L’histoire, tout d’abord. Des gueules cassées, la Grande Guerre n’est pas la première à en avoir produit, elles ont été le vilain fruit de toutes les guerres, depuis la nuit des temps. Celle dont nous allons parler ici est le résultat d’une bataille napoléonienne où le sémillant officier Roger de Tainchebraye ferraillait héroïquement comme il se doit. Las, un coup de sabre fort malveillant emporta la totalité de son nez, tandis que plusieurs autres l’envoyaient frôler les portes de l’autre monde. Frôler, seulement et le Comte ayant survécu doit maintenant entamer une autre vie où nul ne pourrait supporter la vue de son visage. C’est un Comte dont l’amputation est « masquée » par un nez de cuir qui regagne ses terres en Pays d’Ouche et, persuadé de ne plus jamais pouvoir être aimé, comble sa solitude en multipliant à l’infini les conquêtes féminines sans lendemain, jusqu’à ce que bien sûr, sa route ne croise celle d’une toute jeune femme dont la fraîcheur et l’innocence lui feront rendre les armes. Mais comment tout cela peut-il se terminer ?

Publié en 1936, ce roman censé rapporter l’histoire d’un grand-oncle de l’auteur est d’un romantisme tragique et débridé, comme on peut l’imaginer.
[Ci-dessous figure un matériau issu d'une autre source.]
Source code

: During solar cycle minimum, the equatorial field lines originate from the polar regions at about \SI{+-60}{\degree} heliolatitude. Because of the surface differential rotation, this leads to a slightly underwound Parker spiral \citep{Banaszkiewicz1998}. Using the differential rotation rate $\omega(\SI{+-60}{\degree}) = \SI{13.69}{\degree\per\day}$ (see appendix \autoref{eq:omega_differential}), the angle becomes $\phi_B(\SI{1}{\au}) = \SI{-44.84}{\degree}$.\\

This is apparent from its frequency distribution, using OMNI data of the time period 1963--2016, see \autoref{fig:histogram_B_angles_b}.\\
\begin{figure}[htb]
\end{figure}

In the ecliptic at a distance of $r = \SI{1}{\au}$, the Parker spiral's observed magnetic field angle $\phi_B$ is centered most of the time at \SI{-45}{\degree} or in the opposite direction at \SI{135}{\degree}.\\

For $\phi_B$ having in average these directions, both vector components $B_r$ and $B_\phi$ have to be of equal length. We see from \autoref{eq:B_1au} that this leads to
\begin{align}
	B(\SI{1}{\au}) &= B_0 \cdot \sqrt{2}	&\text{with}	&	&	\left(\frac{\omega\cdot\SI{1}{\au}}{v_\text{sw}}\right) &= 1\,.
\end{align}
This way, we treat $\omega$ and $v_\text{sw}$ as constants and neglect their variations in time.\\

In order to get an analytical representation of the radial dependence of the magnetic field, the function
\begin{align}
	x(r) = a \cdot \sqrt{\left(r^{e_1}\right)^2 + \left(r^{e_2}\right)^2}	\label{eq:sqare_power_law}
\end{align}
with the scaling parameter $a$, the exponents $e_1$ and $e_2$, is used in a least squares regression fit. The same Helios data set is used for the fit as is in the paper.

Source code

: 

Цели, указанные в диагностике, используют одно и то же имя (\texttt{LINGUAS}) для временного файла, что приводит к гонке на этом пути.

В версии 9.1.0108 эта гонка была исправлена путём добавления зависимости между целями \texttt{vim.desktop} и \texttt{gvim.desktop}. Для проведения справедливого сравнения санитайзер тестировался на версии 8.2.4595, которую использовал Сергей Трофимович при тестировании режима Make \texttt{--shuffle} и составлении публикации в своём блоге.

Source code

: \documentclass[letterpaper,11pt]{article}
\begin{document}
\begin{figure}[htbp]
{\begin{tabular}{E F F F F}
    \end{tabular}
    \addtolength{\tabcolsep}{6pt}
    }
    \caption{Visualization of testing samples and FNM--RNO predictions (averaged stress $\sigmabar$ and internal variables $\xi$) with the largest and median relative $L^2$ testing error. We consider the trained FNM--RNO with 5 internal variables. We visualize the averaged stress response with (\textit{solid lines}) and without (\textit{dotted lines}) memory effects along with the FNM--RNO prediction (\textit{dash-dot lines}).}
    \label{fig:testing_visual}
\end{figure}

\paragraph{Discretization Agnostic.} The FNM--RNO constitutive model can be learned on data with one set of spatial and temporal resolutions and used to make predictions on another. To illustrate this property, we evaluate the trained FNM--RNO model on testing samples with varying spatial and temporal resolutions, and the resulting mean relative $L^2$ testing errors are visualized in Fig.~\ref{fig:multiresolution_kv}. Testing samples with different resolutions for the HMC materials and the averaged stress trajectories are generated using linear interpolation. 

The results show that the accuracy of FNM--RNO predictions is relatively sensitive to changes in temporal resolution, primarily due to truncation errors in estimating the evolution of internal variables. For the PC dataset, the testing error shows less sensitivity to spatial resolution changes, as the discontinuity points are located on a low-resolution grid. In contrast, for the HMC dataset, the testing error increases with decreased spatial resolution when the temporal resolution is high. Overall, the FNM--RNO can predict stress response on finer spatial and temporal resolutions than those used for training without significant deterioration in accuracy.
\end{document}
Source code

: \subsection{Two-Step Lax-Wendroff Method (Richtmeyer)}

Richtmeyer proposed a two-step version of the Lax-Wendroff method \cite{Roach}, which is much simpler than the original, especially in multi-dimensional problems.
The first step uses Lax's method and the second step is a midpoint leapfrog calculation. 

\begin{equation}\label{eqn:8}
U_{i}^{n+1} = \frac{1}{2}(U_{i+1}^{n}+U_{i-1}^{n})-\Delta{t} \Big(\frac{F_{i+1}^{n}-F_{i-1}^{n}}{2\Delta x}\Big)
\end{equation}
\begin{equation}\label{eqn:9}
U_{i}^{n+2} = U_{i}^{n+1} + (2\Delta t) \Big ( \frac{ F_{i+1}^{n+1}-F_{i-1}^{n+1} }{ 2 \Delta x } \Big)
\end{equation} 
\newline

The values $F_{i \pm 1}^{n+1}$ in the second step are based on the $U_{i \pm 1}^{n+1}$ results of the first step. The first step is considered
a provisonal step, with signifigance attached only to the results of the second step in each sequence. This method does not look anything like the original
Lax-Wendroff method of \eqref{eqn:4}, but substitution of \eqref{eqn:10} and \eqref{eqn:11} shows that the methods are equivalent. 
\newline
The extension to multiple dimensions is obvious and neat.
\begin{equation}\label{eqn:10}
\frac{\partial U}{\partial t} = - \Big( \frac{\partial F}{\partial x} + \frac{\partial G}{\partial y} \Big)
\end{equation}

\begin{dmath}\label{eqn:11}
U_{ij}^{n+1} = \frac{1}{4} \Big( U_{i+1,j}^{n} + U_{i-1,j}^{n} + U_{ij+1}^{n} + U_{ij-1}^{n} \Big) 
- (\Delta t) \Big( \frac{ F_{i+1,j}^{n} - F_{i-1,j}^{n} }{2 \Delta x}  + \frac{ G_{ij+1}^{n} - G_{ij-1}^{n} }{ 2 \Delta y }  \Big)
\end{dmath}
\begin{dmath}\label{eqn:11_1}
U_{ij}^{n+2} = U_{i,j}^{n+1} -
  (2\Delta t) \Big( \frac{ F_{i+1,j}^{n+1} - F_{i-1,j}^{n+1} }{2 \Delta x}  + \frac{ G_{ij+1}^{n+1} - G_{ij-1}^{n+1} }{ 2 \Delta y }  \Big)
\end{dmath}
Pour tout dire, le titre intégral est "Nez-de-Cuir, gentilhomme d'amour". Ça ne s’invente pas. Il connut le succès à sa parution où la résilience n’était pas encore de mode et où l’on aimait voir des héros nimbés ad æternam d’un drame douloureux (mais noble) et de belles histoires d’amour tragiques. Et, disons-le, ce n’est pas mal fait avec une analyse psychologique qui se tient (et même finesse des relations entre le Comte et le Marquis de Brives), mais une absence totale de vision sociétale. 

En ce qui concerne la bande dessinée, elle est hyper classique, bien dessinée bien que sans doute un peu figée, mais sans surprise, ni fantaisie sans même parler d’originalité. Vraiment, je ne vois pas ce que je pourrais en dire. Elle ne m’a pas plus choquée qu’enthousiasmée. Excusez ma tiédeur, je préfère les BD moins classiques.